The microscopic pore crude oil production characteristics and influencing factors by DME-assisted CO2 injection in shale oil reservoirs

Abstract

CO2 injection into shale oil reservoirs can effectively enhance recovery while simultaneously realizing geological storage. However, shale oil recovery by CO2 injection remains low. In this paper, classification and evaluation standards for shale oil reservoirs were established. Based on this, comparative experiments between pure CO2 flooding and dimethyl ether (DME)-assisted CO2 flooding were conducted, supplemented by nuclear magnetic resonance testing. The microscopic production characteristics of shale oil under different injection methods were analyzed. The effects of injection pressure, gas injection volume, and DME concentration on oil recovery were studied, and the potential of DME-assisted CO2 flooding was explored.

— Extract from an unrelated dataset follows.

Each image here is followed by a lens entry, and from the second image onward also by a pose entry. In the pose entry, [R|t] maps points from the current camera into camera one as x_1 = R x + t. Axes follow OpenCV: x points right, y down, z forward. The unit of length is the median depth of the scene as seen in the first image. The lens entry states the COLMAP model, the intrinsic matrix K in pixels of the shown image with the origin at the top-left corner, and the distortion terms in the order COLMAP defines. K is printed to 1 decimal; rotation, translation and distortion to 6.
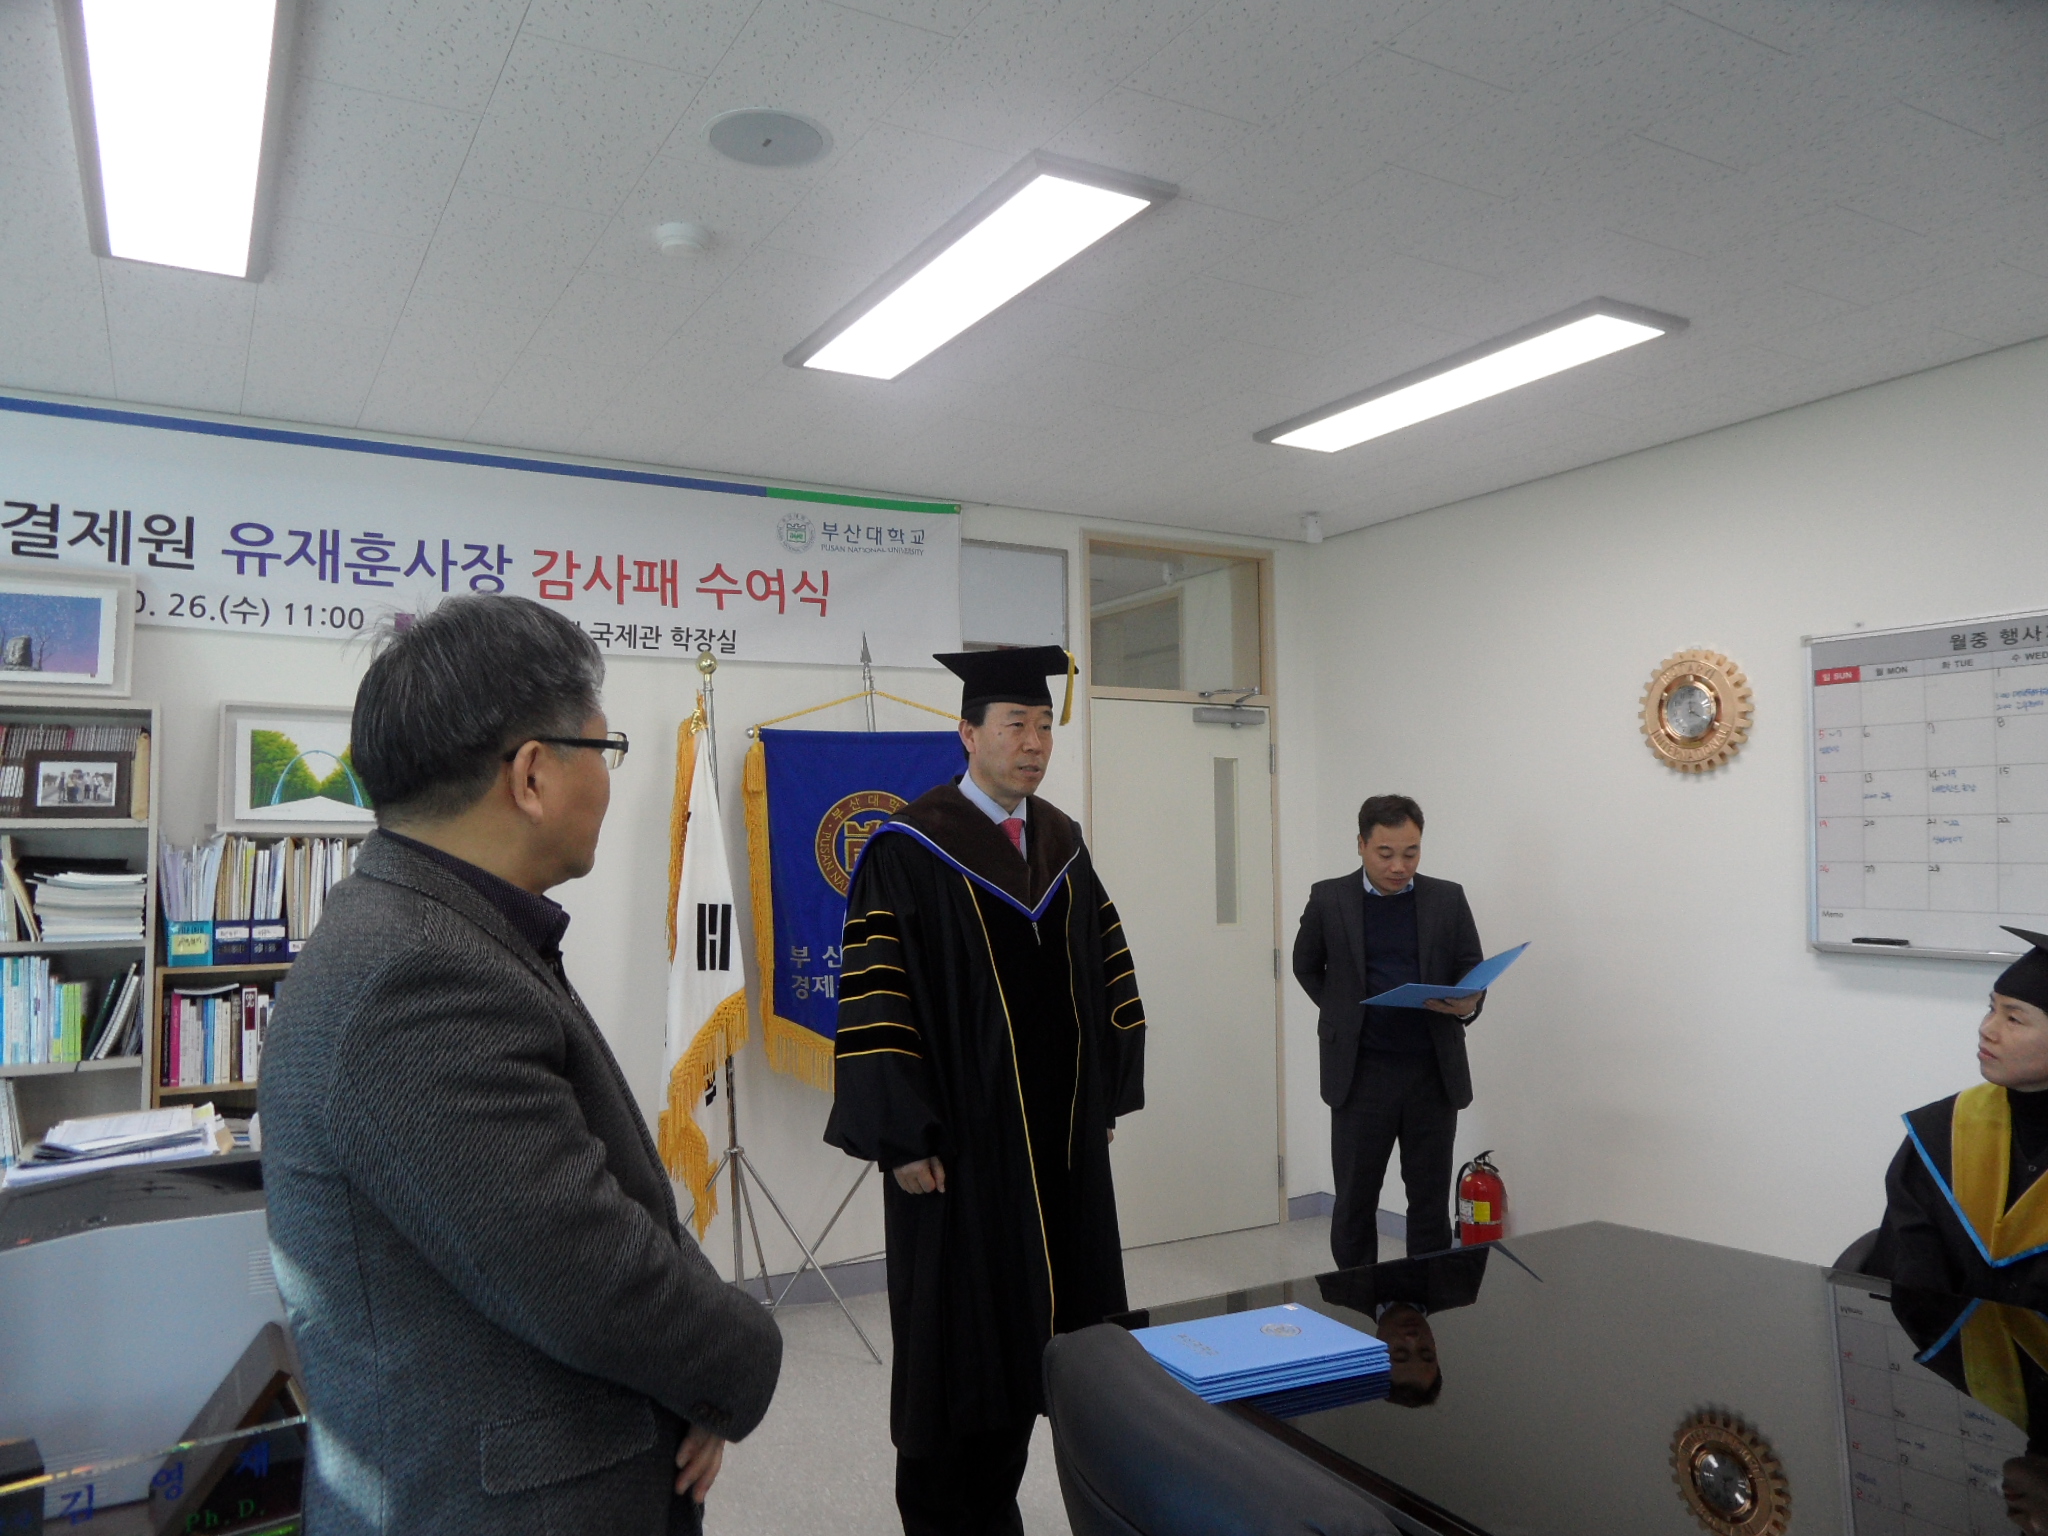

The results show three types of shale samples: I, II, and III, with their corresponding physical properties, pore-throat structures, and percolation capacities decreasing in the same order. With the addition of DME, the CO2 solubility increased, while the produced oil viscosity significantly decreased. DME-assisted CO2 flooding has higher recovery compare with CO2 flooding. The increase is more significant as pressure increases. The increase in ultimate recovery was the largest for type III samples. In addition, regardless of whether pure CO2 flooding or DME-assisted CO2 flooding was applied, a higher injection pressure and injection volume mean higher recovery. The increase by DME-assisted CO2 flooding is much greater than that by pure CO2 flooding. During the miscible stage, the recovery is greater than that during the immiscible stage. The recovery increased with increasing DME molar concentration and then slowed down; therefore, the recommended molar concentration of DME in the mixed gas is 20 mol%. The research results provide new methods and ideas for enhancing shale oil recovery and realizing geological storage by CO2 injection.